Pipelines and Science
Living Oceans has been participating in B.C.’s policy development process for oil spill response since it began under the Christy Clark government and the recent provincial announcement that the process will move on to its next phase should not have caused so much as a raised eyebrow. Well, maybe the part about restricting tarsands shipments until the science is done seemed new—but only if you had never read the fine print from the National Energy Board’s recommendations for both Enbridge Northern Gateway and Kinder Morgan’s Trans Mountain pipelines.
Both NEB reports recommended a condition requiring the companies to conduct further study into how spilled dilbit behaves.They were supposed to set up science panels and do the research and file it; they were supposed to prove they could respond effectively to spills in both fresh and marine environments.
What has happened since? No publicly reported science, certainly; and nothing indicates that the research questions posed by North America’s two blue-ribbon academic institutions are being addressed. Both the Royal Society of Canada and the U.S. National Academy of Science have called for more research and underlined the fact that neither Canada nor the U.S. appears to have effective regulatory tools in place to manage the transportation of dilbit.

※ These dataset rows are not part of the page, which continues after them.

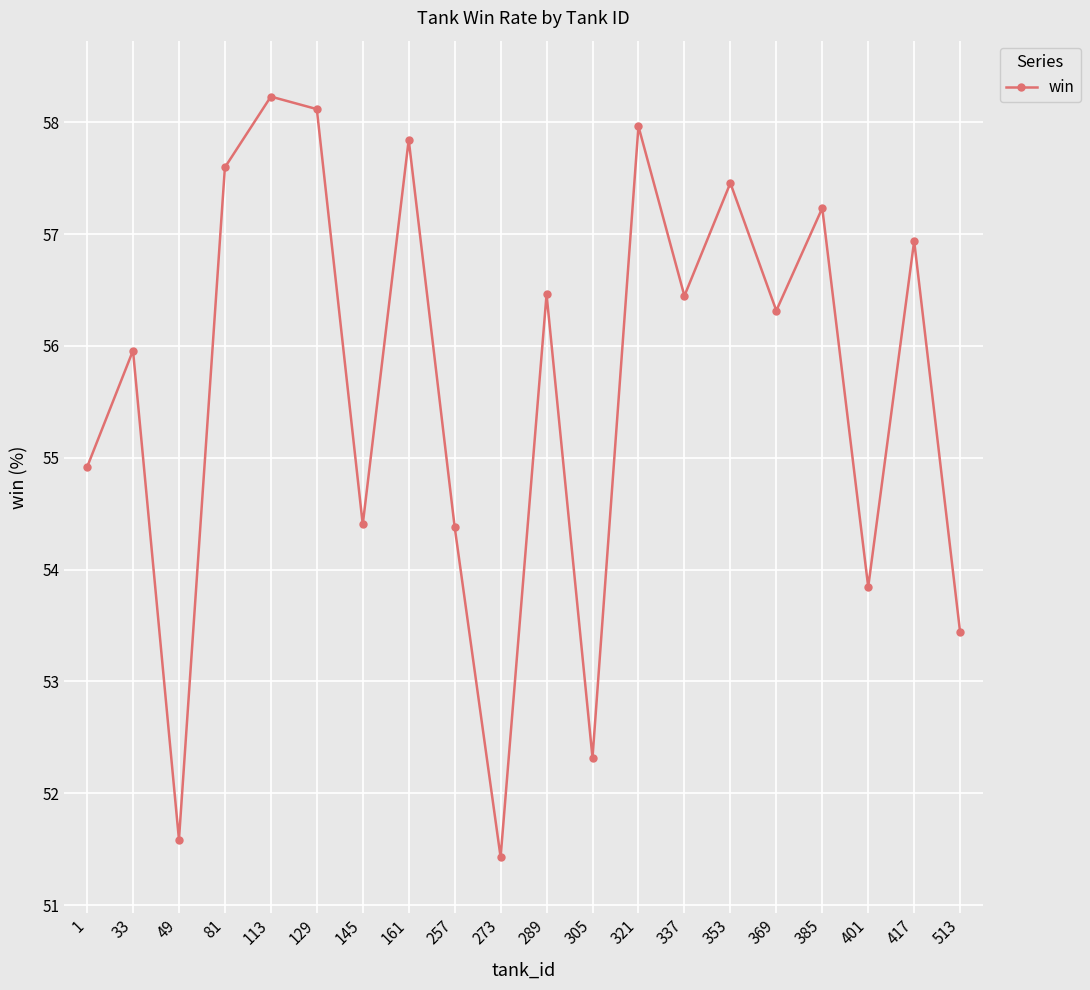

How many interior local valleys (lower than both neighbors) does the data have?

7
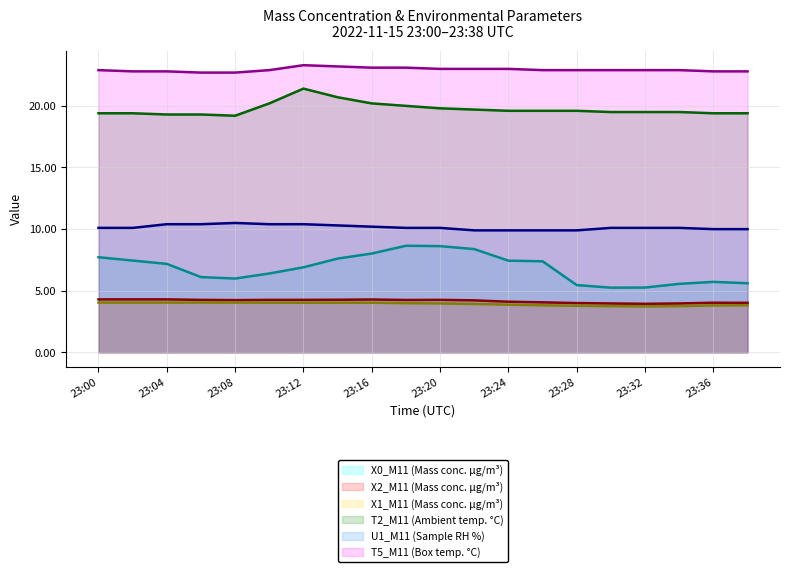

How many values in the U1_M11 (Sample RH %) series exceed 10?

14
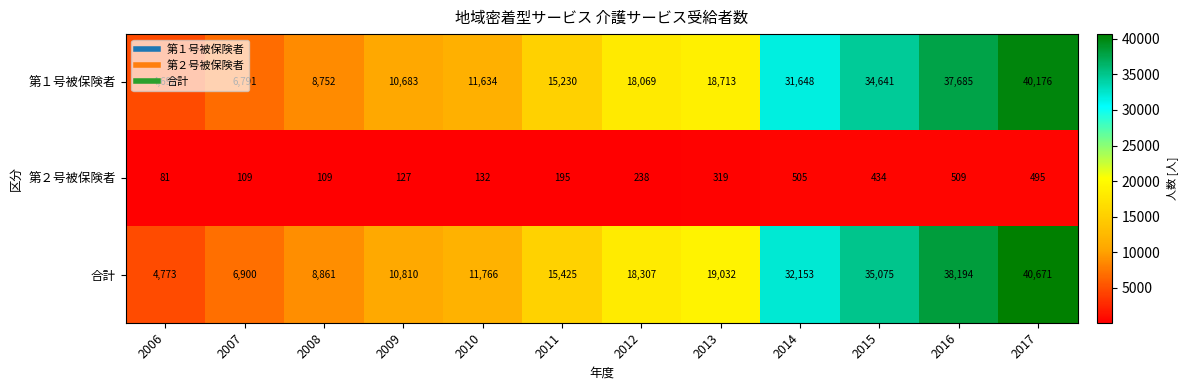

The 第１号被保険者 series shows 20351 at 2011. True or false?

False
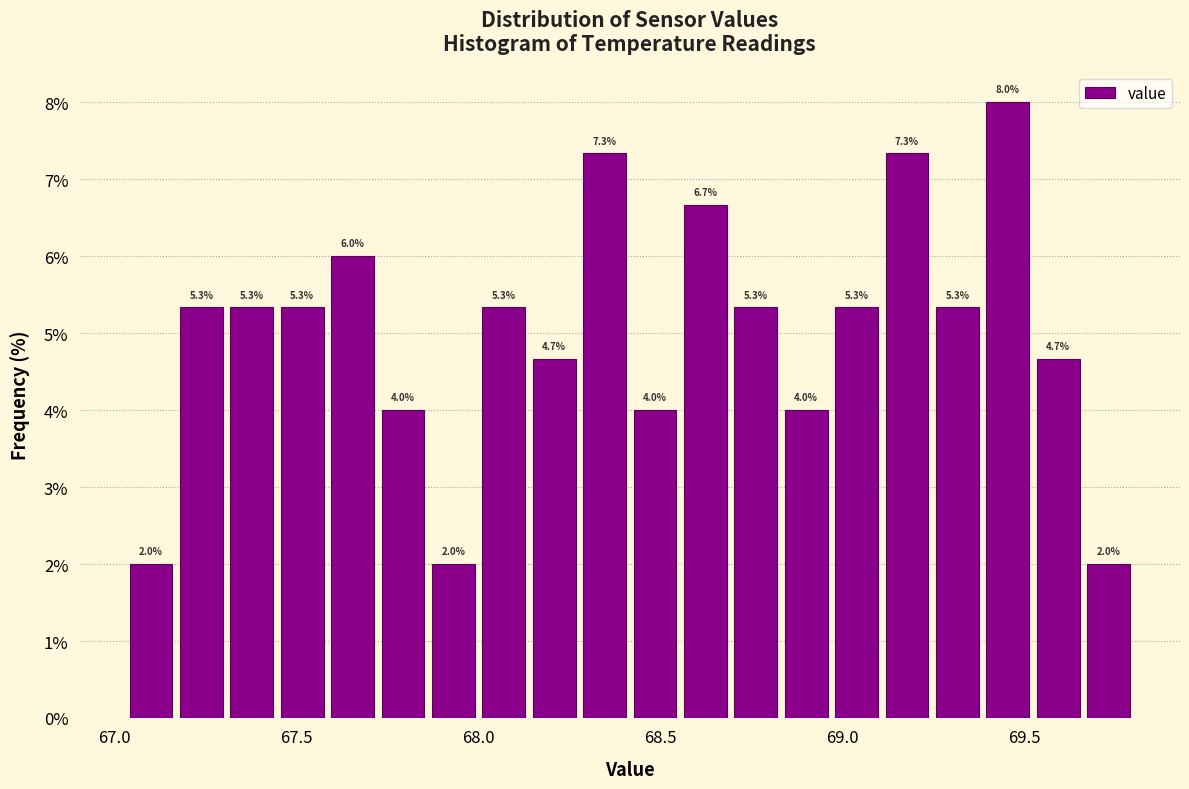

Around what value on the x-axis is the tallest bar? Give the approximate position of its centre, as read against the axis.

69.45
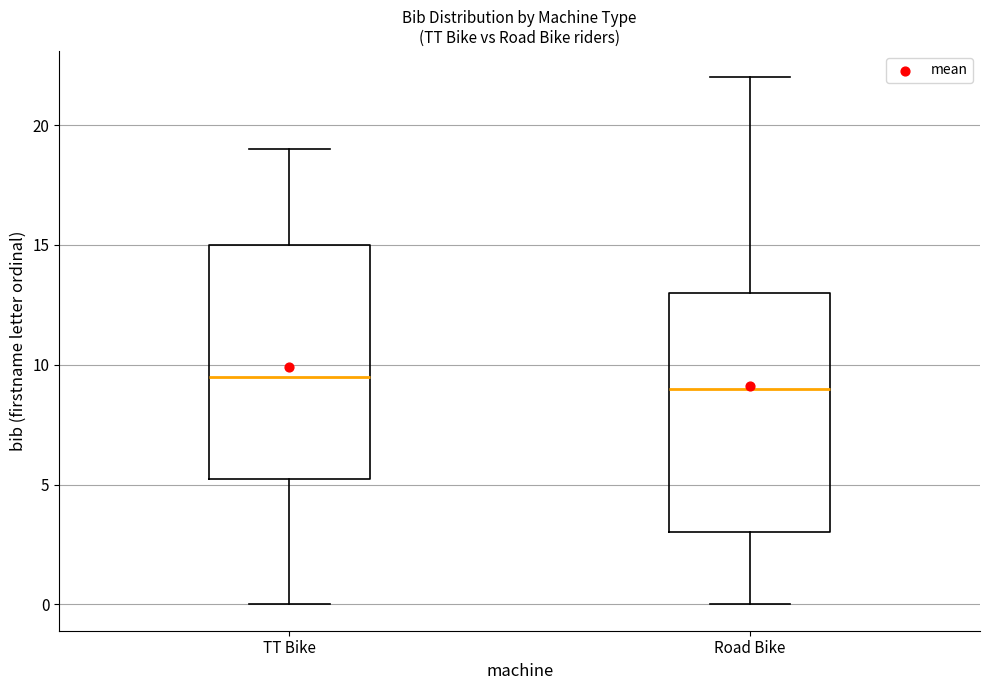

Reading left to right, transcribe this box plot: for each box, give where its median line is, the range the box spans, and where its two whiskers end, as read against the y-axis. The values are not printed on the chart, so give them approximately, as read against the axis.

TT Bike: median 9.5, box 5.5 to 15.0, whiskers 0.0 to 19.0
Road Bike: median 9.0, box 3.0 to 13.0, whiskers 0.0 to 22.0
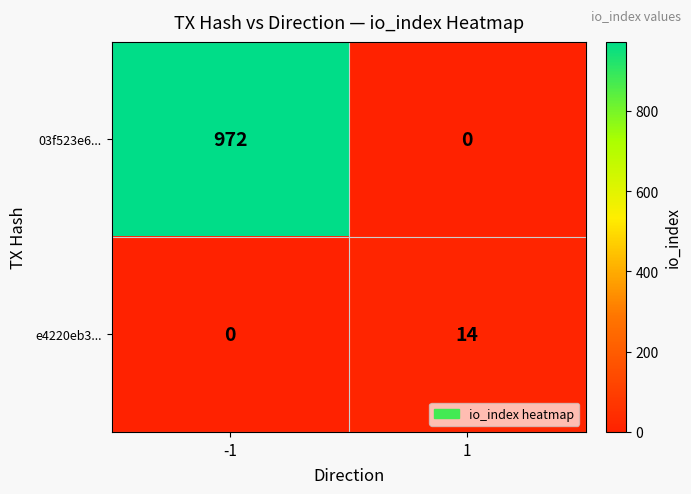

At how many categories does at least one series exceed 803?

1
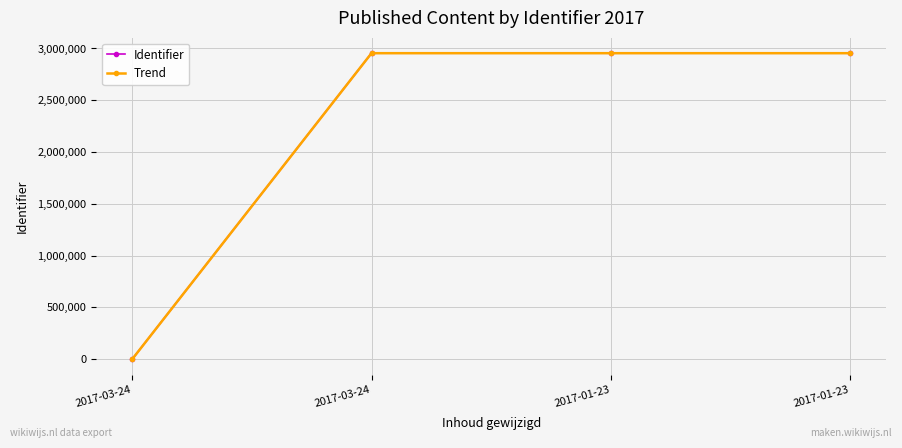

How many distinct data groups are displayed?

2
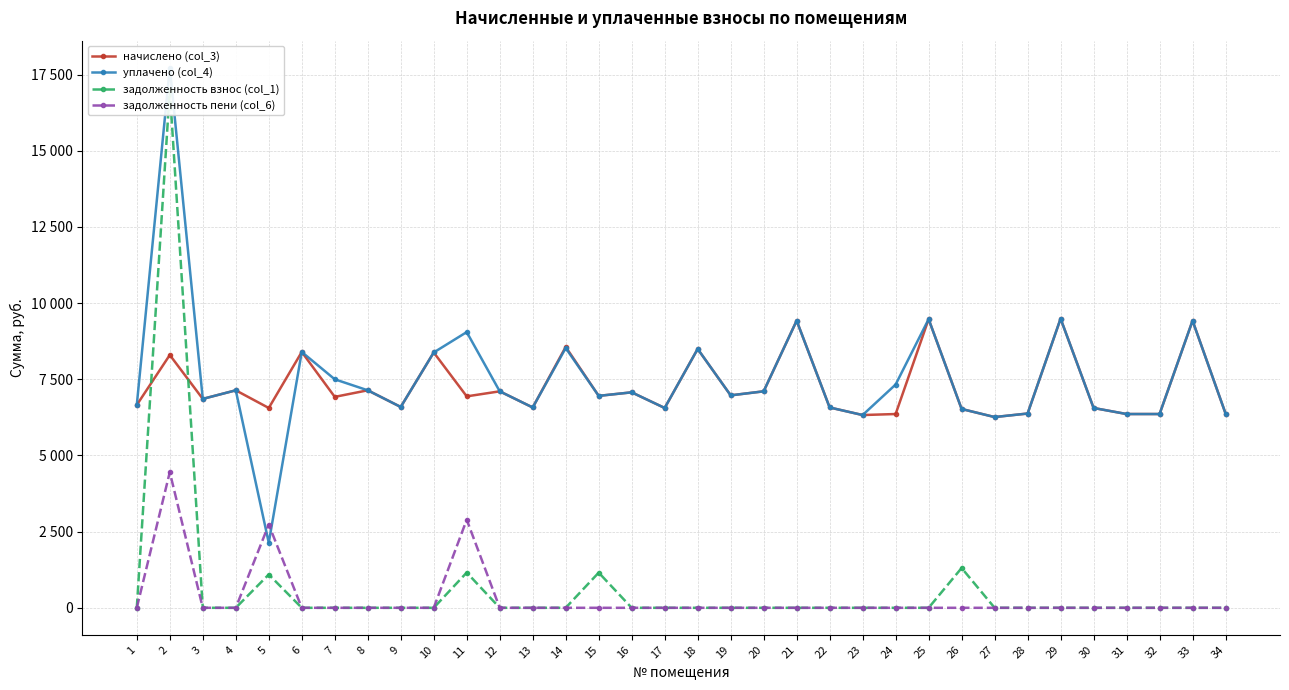

At which category is the sum across all series the highest?

2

In fact, the only clear development since the approval of these pipelines has been a massive investment by Kinder Morgan in new oil spill response centres, all equipped with the same conventional spill response equipment that is completely ineffective for submerged or sinking oils. When Executive Director Karen Wristen toured Western Canada Marine Response Corporation’s facilities last year, the company displayed the equipment available and admitted they have none, either in stock or on order, that could deal with tracking and responding to a spill once it is no longer floating.
The ugly responses from Alberta and Canada to B.C.’s announcement that it wants to see the science come first are really a window into how dubious the financing for Kinder Morgan’s Trans Mountain Pipeline must be: so dubious that both governments resorted to blackmail in defense of the project. We figure Rachel Notley backed down when Karen pointed out in a Vancouver Sun article that Alberta's vendetta against BC wines was a pure gift to the campaign, bringing more people onside because the trade action was so manifestly unfair. Our thanks to Premier John Horgan and Environment Minister George Heyman for staying the course and we'll look forward to seeing what the court has to say about the right of a province to protect the health of its citizens and its environment.